By James Langton
(August 23 – 12:25 ET) – Bank of Montreal executives had to face the music in a conference call with analysts yesterday. BMO profits for the third quarter rose only 1.2%.
After the usual round of perfunctory questions about balance sheet and income statement clarifications, TD Securities analyst, Roy Palmer, tightened the screws on BMO CEO Tony Comper. Palmer pushed for confirmation from Comper that BMO’s executives really believe their results represent good performance.
Comper held his ground. He insisted that the results are good and that the bank is “on track” with its financial objectives. The market obviously don’t think they’re good, Palmer retorted, pointing out that the bank’s stock was had dropped about $2.40.
Comper reiterated that wealth management, along with personal and commercial banking was most responsible for the bank’s profit growth, while poor results in investment banking and its Bancomer unit held down overall results. The private client division reported earnings up 27% in the quarter and 54 % on the year.
Gilles Ouellette, head of the private client division, reported that BMO now has 1,449 financial advisors and hopes to have 1,464 by the end of the year, on target with its plan to add 100 advisors per year.

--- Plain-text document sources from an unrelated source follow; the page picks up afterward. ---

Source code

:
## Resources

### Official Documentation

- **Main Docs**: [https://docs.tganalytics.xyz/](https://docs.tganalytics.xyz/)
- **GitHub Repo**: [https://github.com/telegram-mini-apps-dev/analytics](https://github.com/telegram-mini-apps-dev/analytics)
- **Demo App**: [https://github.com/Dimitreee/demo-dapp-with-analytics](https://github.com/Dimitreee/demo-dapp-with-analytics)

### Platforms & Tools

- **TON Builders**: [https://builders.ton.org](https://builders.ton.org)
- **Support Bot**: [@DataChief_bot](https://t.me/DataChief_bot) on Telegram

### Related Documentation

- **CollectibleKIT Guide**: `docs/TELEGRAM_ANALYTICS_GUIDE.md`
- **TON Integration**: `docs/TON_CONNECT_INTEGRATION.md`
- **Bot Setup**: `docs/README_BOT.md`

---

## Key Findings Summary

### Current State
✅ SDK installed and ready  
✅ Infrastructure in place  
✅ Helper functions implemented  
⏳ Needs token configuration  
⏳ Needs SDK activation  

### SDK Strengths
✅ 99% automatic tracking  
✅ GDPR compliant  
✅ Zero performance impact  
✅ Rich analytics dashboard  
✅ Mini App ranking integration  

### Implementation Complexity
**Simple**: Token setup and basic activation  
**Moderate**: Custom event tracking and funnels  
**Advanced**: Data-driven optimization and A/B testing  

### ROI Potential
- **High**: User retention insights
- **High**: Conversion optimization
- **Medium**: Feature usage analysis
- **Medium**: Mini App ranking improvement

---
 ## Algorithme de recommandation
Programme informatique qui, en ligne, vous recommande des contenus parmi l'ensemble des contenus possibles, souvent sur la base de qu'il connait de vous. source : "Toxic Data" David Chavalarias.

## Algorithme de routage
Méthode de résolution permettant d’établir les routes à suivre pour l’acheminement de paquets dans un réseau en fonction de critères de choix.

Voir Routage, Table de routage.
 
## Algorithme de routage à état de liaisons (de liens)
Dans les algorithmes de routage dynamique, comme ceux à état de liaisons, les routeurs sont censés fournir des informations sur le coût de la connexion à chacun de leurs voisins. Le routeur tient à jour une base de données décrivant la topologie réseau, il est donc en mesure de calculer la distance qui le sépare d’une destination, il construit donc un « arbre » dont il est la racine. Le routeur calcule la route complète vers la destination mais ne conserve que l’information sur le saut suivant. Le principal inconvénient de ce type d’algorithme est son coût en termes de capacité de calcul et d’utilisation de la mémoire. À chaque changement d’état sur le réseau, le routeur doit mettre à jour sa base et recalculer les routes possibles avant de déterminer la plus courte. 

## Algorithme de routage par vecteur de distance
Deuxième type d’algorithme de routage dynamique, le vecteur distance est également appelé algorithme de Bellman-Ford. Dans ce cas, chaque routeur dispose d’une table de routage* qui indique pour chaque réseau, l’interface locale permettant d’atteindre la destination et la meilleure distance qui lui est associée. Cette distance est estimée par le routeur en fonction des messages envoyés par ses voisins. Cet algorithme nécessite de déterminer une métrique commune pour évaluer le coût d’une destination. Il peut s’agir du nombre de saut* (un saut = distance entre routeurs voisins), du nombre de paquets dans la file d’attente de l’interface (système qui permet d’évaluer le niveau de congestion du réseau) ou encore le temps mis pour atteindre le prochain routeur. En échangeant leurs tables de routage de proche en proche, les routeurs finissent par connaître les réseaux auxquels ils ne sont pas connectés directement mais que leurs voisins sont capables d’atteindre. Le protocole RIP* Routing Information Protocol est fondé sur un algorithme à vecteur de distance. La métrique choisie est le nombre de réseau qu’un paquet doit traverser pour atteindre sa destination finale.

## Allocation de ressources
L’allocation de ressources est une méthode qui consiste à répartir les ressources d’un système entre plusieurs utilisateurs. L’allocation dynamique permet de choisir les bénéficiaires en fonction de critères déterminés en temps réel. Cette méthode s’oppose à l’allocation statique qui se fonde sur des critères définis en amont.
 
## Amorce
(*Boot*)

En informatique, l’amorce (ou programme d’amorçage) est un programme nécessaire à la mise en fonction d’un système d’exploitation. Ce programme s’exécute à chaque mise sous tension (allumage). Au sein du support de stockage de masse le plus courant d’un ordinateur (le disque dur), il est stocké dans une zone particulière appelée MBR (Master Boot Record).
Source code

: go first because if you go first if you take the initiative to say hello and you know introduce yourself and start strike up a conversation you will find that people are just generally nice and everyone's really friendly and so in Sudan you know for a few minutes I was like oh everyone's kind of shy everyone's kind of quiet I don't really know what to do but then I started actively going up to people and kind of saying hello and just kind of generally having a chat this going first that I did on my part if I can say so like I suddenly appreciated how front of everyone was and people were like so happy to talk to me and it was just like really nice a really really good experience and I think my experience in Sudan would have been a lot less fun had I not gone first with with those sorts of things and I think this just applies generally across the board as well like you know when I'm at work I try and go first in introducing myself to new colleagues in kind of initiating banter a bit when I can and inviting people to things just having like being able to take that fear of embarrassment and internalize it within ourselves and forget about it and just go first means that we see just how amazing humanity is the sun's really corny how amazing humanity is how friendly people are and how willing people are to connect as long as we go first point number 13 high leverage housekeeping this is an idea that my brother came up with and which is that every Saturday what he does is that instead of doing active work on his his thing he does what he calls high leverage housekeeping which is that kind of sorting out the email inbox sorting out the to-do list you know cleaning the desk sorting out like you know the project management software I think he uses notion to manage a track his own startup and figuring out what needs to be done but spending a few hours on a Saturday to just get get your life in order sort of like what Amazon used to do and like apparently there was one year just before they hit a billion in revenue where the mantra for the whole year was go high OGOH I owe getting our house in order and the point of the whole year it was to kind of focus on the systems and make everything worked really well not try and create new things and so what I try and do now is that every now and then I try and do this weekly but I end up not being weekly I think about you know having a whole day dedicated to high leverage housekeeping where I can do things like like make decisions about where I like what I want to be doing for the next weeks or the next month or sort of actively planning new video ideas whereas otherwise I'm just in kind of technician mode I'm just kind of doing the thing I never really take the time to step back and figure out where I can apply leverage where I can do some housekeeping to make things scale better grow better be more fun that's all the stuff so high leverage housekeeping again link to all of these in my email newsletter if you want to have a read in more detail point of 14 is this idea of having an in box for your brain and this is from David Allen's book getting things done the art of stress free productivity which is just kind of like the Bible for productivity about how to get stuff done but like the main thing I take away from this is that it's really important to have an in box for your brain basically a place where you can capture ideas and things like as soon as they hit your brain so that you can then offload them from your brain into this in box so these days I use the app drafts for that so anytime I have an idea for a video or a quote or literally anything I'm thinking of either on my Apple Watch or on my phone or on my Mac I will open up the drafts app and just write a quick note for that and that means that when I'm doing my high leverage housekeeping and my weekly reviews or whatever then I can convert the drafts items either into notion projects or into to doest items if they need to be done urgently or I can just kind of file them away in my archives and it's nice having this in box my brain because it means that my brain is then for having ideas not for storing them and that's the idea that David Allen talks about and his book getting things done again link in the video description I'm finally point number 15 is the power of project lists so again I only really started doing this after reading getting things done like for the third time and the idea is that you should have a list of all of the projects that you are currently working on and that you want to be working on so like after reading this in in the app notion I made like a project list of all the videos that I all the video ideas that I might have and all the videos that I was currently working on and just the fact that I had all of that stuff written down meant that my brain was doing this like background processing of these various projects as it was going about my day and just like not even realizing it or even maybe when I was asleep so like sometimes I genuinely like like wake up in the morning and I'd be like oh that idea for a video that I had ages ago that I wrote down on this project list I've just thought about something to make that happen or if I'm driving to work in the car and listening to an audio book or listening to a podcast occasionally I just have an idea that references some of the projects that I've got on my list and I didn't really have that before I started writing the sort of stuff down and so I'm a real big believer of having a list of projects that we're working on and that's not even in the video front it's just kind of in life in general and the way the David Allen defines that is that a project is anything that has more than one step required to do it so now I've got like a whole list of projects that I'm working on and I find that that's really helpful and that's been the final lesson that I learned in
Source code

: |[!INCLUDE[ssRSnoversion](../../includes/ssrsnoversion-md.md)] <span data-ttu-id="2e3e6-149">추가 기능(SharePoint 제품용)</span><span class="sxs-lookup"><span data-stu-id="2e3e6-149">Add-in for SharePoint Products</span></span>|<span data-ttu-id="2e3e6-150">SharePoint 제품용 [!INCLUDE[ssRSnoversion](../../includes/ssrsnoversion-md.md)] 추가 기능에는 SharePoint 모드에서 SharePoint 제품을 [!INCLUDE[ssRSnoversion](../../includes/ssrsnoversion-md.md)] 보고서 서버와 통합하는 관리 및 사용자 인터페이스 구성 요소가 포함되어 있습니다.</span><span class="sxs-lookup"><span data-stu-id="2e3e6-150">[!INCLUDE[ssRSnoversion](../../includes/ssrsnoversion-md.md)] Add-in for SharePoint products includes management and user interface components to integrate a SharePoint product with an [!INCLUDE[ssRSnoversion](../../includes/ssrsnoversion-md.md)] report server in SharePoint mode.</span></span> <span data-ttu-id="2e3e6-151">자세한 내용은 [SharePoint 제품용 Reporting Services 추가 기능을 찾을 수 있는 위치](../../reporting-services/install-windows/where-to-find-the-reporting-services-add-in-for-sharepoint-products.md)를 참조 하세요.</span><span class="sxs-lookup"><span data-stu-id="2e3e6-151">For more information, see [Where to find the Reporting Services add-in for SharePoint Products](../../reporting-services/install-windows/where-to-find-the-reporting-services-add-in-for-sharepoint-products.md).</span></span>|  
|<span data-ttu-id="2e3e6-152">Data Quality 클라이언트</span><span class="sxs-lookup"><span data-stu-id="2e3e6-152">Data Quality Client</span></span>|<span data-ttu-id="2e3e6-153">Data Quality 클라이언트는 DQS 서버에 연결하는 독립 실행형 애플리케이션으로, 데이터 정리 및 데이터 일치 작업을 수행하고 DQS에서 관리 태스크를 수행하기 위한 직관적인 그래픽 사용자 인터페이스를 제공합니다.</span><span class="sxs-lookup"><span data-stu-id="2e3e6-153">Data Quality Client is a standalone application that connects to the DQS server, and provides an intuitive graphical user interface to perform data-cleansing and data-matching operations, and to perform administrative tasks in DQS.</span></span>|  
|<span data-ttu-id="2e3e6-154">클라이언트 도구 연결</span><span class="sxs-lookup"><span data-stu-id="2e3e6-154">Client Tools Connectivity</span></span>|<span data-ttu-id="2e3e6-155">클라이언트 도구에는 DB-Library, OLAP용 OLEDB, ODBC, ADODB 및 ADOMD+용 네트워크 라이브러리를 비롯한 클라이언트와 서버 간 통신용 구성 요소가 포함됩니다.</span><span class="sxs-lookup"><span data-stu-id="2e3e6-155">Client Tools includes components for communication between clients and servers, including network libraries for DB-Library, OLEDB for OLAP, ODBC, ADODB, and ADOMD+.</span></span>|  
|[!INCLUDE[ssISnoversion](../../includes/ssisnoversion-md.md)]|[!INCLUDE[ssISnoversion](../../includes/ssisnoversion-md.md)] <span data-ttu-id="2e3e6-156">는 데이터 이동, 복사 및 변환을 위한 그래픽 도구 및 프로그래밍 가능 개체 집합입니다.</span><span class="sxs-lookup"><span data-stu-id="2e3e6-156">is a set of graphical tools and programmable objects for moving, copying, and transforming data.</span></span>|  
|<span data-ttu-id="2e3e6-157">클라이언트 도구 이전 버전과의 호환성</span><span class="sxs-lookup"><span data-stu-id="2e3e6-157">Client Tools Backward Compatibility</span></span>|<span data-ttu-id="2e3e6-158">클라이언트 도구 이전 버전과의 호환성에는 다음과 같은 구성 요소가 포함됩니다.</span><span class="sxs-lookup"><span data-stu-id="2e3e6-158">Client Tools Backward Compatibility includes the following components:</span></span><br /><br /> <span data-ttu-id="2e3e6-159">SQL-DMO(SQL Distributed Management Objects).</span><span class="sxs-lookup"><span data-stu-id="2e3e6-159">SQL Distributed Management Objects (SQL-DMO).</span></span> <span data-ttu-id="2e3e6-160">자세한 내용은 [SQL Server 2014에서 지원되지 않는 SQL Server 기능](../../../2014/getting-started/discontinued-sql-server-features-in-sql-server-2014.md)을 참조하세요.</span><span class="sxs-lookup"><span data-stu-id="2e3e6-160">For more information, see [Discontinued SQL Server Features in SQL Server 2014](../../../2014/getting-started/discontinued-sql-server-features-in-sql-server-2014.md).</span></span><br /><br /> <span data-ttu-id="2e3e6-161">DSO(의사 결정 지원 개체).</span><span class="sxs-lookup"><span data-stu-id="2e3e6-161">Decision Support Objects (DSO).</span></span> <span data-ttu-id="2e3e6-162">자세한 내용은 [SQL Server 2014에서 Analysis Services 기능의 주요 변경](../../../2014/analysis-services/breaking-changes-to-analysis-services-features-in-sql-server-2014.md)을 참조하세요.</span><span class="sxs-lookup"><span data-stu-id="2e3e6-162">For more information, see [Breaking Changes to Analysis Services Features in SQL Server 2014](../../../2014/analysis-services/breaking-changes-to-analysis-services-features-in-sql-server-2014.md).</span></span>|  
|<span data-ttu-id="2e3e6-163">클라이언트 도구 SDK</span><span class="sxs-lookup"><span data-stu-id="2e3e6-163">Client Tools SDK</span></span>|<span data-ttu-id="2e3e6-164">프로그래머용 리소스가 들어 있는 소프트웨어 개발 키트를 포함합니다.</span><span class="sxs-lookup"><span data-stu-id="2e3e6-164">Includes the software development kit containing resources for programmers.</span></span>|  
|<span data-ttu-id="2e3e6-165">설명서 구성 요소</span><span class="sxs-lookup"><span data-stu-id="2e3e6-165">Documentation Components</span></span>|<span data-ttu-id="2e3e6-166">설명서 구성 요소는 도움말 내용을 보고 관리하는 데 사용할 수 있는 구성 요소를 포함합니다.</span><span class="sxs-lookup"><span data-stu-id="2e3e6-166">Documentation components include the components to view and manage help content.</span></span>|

The new Investment Funds Specialist sales force — BMO’s new in-branch investment division –is up to 321 people. 232 of them are actually specialists. 67 are full-fledged financial advisors, and there are 22 sales managers. Ouellette says it hopes to have 700 people in this group within three years. He’s looking to add 250 new advisors per year.
Goldman Sachs analyst, Heather Wolf, asked Comper about the productivity of the new sales force. While they wouldn’t give specific numbers, Comper and Ouellette, reported that although they have only been operating since January. Further, said Comper, their sales targets, productivity is ahead of expectations and they remain “optimistic” about the strategy.